Он протянул руку молодой женщине и, улыбаясь, сказал Фрицу:
— Тебе первому мой привет — война принесла счастье нам обоим: твоё уже осуществилось, моё же…
— Но, господин лейтенант, расскажите, что это значит? — шутка это или всерьёз? — произнёс Фриц.
— Всерьёз, ещё как всерьёз, — сказал лейтенант. — Я убежал, и вся полиция, все жандармы, конечно, уже гонятся за мной!
— Зачем? Что случилось?
— Зачем? — переспросил фон Венденштейн. — Я и сам этого не знаю. Что случилось — очень простая вещь: меня арестовали, посадили в полицейский участок в Ганновере, и я убежал. Моё спасение зависит от того, чтобы я как можно скорее добрался до Гамбурга и сел на корабль. До вас я счастливо доехал, теперь ты должен помочь мне и спасти свободу, как спас прежде жизнь, и я навсегда останусь твоим неоплатным должником. Однако прежде всего я попрошу молодую хозяйку накормить меня, потому что умираю от голода и жажды.
Маргарита поспешно вышла.
Лейтенант сел за стол.
— Но расскажите же нам, в чём заключается это грустное дело, — попросил старый Дейк. — Я кое-что слышал. Извините за вопрос, господин лейтенант: вы были неосторожны и вступили в заговор?
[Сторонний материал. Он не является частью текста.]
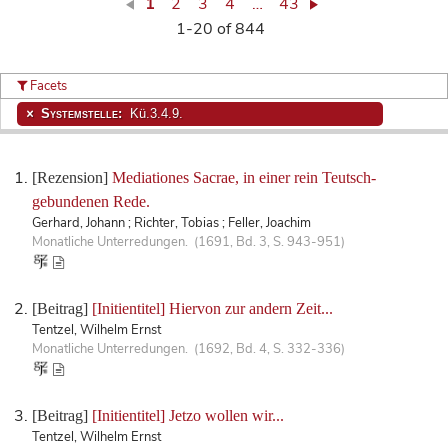
1
2
3
4
…
43
1-20 of 844
Facets
Systemstelle:
Kü.3.4.9.
[Rezension]
Mediationes Sacrae, in einer rein Teutsch-
gebundenen Rede.
Gerhard, Johann ; Richter, Tobias ; Feller, Joachim
Monatliche Unterredungen. (1691, Bd. 3, S. 943-951)
[Beitrag]
[Initientitel] Hiervon zur andern Zeit...
Tentzel, Wilhelm Ernst
Monatliche Unterredungen. (1692, Bd. 4, S. 332-336)
[Beitrag]
[Initientitel] Jetzo wollen wir...
Tentzel, Wilhelm Ernst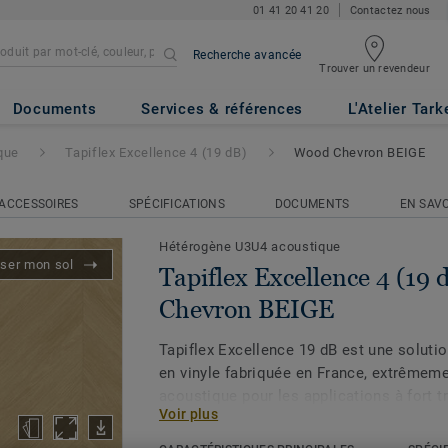
01 41 20 41 20
Contactez nous
Recherche avancée
Trouver un revendeur
ce 4 (19 dB)
- Wood Chevron B
Documents
Services & références
L'Atelier Tark
que
Tapiflex Excellence 4 (19 dB)
Wood Chevron BEIGE
ACCESSOIRES
SPÉCIFICATIONS
DOCUMENTS
EN SAVO
Hétérogène U3U4 acoustique
iser mon sol
Tapiflex Excellence 4 (19
Chevron BEIGE
Tapiflex Excellence 19 dB est une soluti
en vinyle fabriquée en France, extrêmem
acoustique pour les applications à fort t
Voir plus
en mousse haute densité, elle offre une 
sonore (19 dB), un bon confort sous les 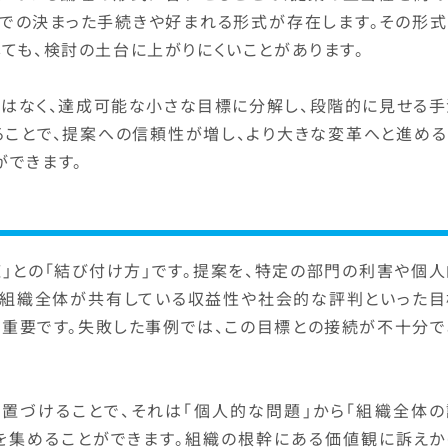
上での決まった手続きや好まれる形式が存在します。その形式
ても、検討の土台に上がりにくいことがあります。
ではなく、達成可能な小さな目標に分解し、段階的に見せる手
ることで、提案への信頼性が増し、より大きな変革へと進める
ができます。
」との「結び付け方」です。提案を、特定の部門の利害や個人
、組織全体が共有している収益性や社会的な評判といった目
が重要です。失敗した事例では、この目標との接続が不十分で
置づけることで、それは「個人的な問題」から「組織全体の
目を集めることができます。組織の根幹にある価値観に訴えか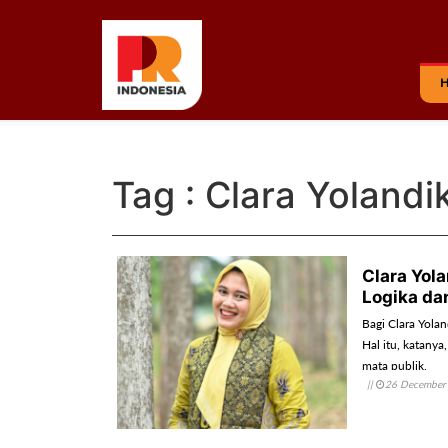
Tag : Clara Yolandi
Clara Yola
Logika da
Bagi Clara Yola
Hal itu, katanya
mata publik.
||
26 December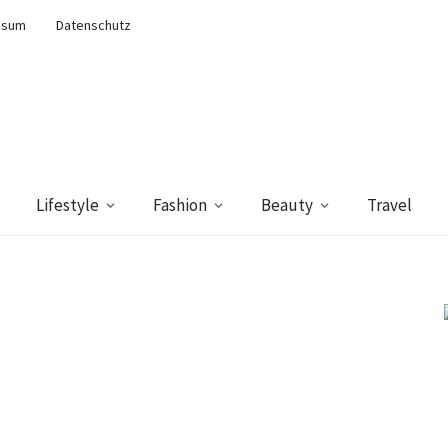
ssum
Datenschutz
Lifestyle
Fashion
Beauty
Travel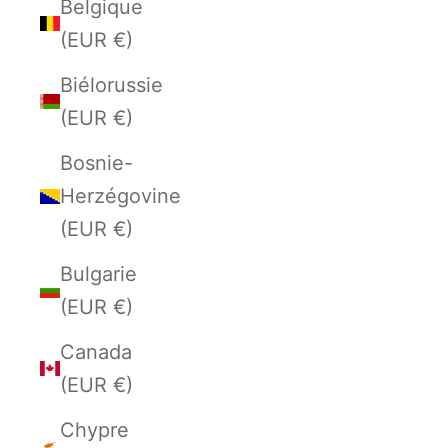
Belgique
(EUR €)
Biélorussie
(EUR €)
Bosnie-
Herzégovine
(EUR €)
Bulgarie
(EUR €)
Canada
(EUR €)
Chypre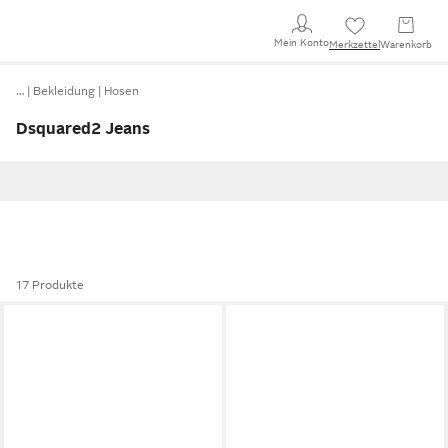
Mein Konto
Merkzettel
Warenkorb
…
Bekleidung
Hosen
Dsquared2 Jeans
17 Produkte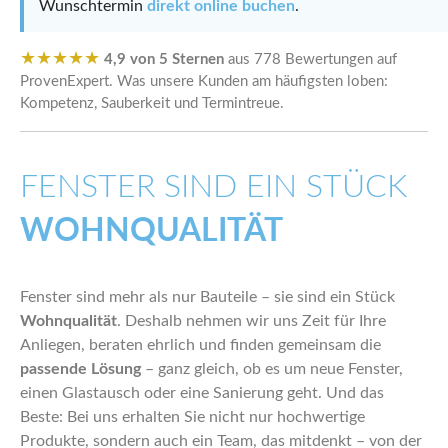
Wunschtermin
direkt online buchen
.
★★★★★
4,9 von 5 Sternen
aus 778 Bewertungen auf
ProvenExpert. Was unsere Kunden am häufigsten loben:
Kompetenz, Sauberkeit und Termintreue.
FENSTER SIND EIN STÜCK
WOHNQUALITÄT
Fenster sind mehr als nur Bauteile – sie sind ein Stück
Wohnqualität
. Deshalb nehmen wir uns Zeit für Ihre
Anliegen, beraten ehrlich und finden gemeinsam die
passende Lösung
– ganz gleich, ob es um neue Fenster,
einen Glastausch oder eine Sanierung geht. Und das
Beste: Bei uns erhalten Sie nicht nur hochwertige
Produkte, sondern auch ein Team, das mitdenkt – von der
И старик посмотрел на молодого человека почти с отеческим участием и заботливостью.
— Нет, добрый Дейк, — отвечал фон Венденштейн, — я не был неосторожен и не вступал ни в какие заговоры. Видите ли, — продолжал он, — чувствуется близость войны, и, быть может, скоро наступит время, когда король пойдёт опять в поход, чтобы завоевать своё государство; поэтому многие офицеры и солдаты ушли за границу, там они соединятся и приготовятся к войне; я же решил спокойно ждать, пока не начнётся настоящая война, как советовал мне мой отец.
— Он, как всегда, был прав, — сказал старый Дейк, ударив по столу, — и здесь, в селении, ходят такие слухи, и многие молодые парни приходили ко мне за советом. Я всем им советовал оставаться сидеть и ждать.
— Но, — возразил Фриц, с особенным вниманием слушавший лейтенанта, — в прежнее время, во время французского господства, уходили многие молодые парни и служили в немецком легионе. Вы, отец, сами рассказывали нам об этом.
— Тогда было другое дело, — сказал старик важно, — тогда у короля имелась своя армия, и ганноверские парни, уходившие к нему, были настоящими солдатами и состояли в походе: теперь же они должны блуждать по чужим странам, без правильной идеи и порядка, без родины и защиты — это не совсем хорошо. Если король снова назначит поход и призовёт солдат, то я никого не стану удерживать, кто захочет идти под старые знамёна; но теперь ещё этого нет и, конечно, не будет. Однако, — спросил он после краткого молчания, которого не решался прервать сын, хотя его лицо ясно выражало, что он не разделяет мнения отца, — за что вас арестовали, господин лейтенант?